You can browse through the trees to understand the computations and traits used. If this seems cumbersome, and you can go straight to the next question for a better method.
What makes a very good lead versus a low-fit lead?
Isn't it what your Sales team and execs are actually asking you? Well, this may have been covered during your first onboarding with MadKudu but if you were not around or it was some time ago, you may not have this answer at hand. But you can get it through the Data Studio.
There are 2 ways to understand this question.
1. What does the data say about which leads are good versus bad?
This is the data-driven question. To answer that you would want to focus only on the analysis of the decision tree(s) that models and ranks your leads by conversion rate. It means analyzing your leads in the past to understand which ones converted better than others.

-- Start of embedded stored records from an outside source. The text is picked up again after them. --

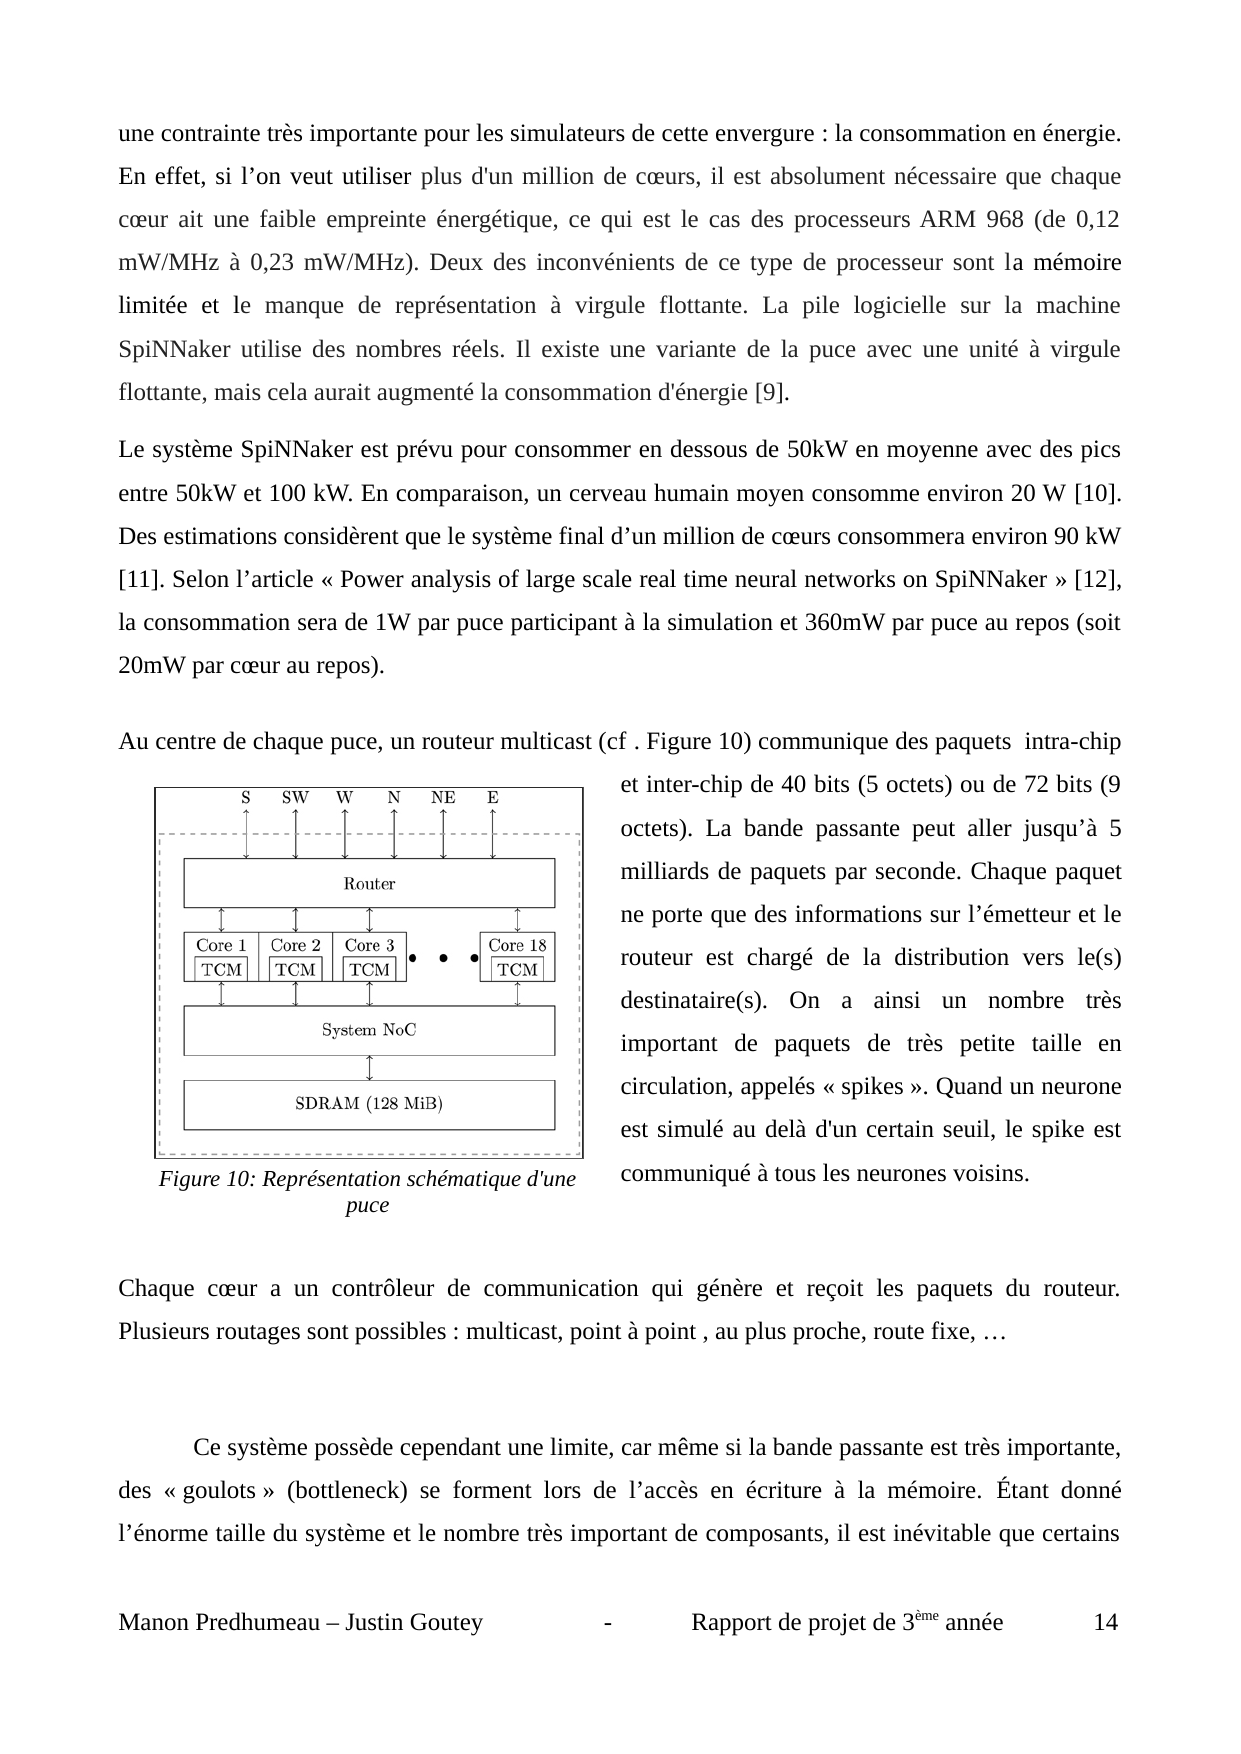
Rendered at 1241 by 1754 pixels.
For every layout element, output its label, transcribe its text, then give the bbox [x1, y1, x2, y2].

text Le système SpiNNaker est prévu pour consommer en dessous de 50kW en moyenne avec des pics entre 50kW et 100 kW. En comparaison, un cerveau humain moyen consomme environ 20 W [10]. Des estimations considèrent que le système final d’un million de cœurs consommera environ 90 kW [11]. Selon l’article « Power analysis of large scale real time neural networks on SpiNNaker » [12], la consommation sera de 1W par puce participant à la simulation et 360mW par puce au repos (soit 20mW par cœur au repos). [118, 434, 1122, 679]
text Ce système possède cependant une limite, car même si la bande passante est très importante, des « goulots » (bottleneck) se forment lors de l’accès en écriture à la mémoire. Étant donné l’énorme taille du système et le nombre très important de composants, il est inévitable que certains [118, 1432, 1122, 1547]
picture [157, 789, 581, 1157]
text une contrainte très importante pour les simulateurs de cette envergure : la consommation en énergie. En effet, si l’on veut utiliser plus d'un million de cœurs, il est absolument nécessaire que chaque cœur ait une faible empreinte énergétique, ce qui est le cas des processeurs ARM 968 (de 0,12 mW/MHz à 0,23 mW/MHz). Deux des inconvénients de ce type de processeur sont la mémoire limitée et le manque de représentation à virgule flottante. La pile logicielle sur la machine SpiNNaker utilise des nombres réels. Il existe une variante de la puce avec une unité à virgule flottante, mais cela aurait augmenté la consommation d'énergie [9]. [118, 118, 1122, 406]
text Au centre de chaque puce, un routeur multicast (cf . Figure 10) communique des paquets intra-chip et inter-chip de 40 bits (5 octets) ou de 72 bits (9 octets). La bande passante peut aller jusqu’à 5 milliards de paquets par seconde. Chaque paquet ne porte que des informations sur l’émetteur et le routeur est chargé de la distribution vers le(s) destinataire(s). On a ainsi un nombre très important de paquets de très petite taille en circulation, appelés « spikes ». Quand un neurone est simulé au delà d'un certain seuil, le spike est communiqué à tous les neurones voisins. [118, 726, 1122, 1186]
text Chaque cœur a un contrôleur de communication qui génère et reçoit les paquets du routeur. Plusieurs routages sont possibles : multicast, point à point , au plus proche, route fixe, … [118, 1273, 1122, 1345]
text Figure 10: Représentation schématique d'une puce [134, 787, 603, 1218]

Here is how to get this information:
- Go to the Data Studio (studio.madkudu.com)
- Click on your Customer Fit model
- Click on the Model tab, then Thresholds
- Understand what is the weight of each Tree and keep this page in mind you'll need it again
- If Tree 1 predictions have a weight of 80% for the score, Tree 1 and 2 are marginal because they only make up 20% of the score. This means most of the score is coming from Tree 1.
- Now, go to the Tree tab.
- You can navigate in the tree, like described above in this article, or go straight to the table Conversion rates by nodes at the bottom left.
- You see the list of all the nodes of the trees, ranked by descending conversion rate. The first nodes represent your best-converting leads (the very good leads), while the bottom ones represent the low fit leads. Learn more about how to read this table.
So where is the limit between very good / good / medium and low then? Great question! And the answer is by reading the Thresholds in the Thresholds tab you were on a second before.
The thresholds tell you what is the minimum conversion rate a node must have to be labeled "very good", "good", "medium" or "low" by the model.
Then you can find in the trees the definition of each node to understand what is the population in this node.
In this example, node #6 contains the very large traffic US companies in the Internet Software industry, while node 38 at the bottom contains personal emails, 39 spam emails ... etc. This reveals that leads from very large traffic US companies in the Internet Software industry are very good leads.
2. What populations are scored very good versus low by the model?
If the question is about understanding what is the output of the model, here you would want to look at all of the components of the model which include both what the historical data says (in the Trees) and the rules added on top of the predictions (the overrides) based on Sales feedback, Marketing strategy, etc.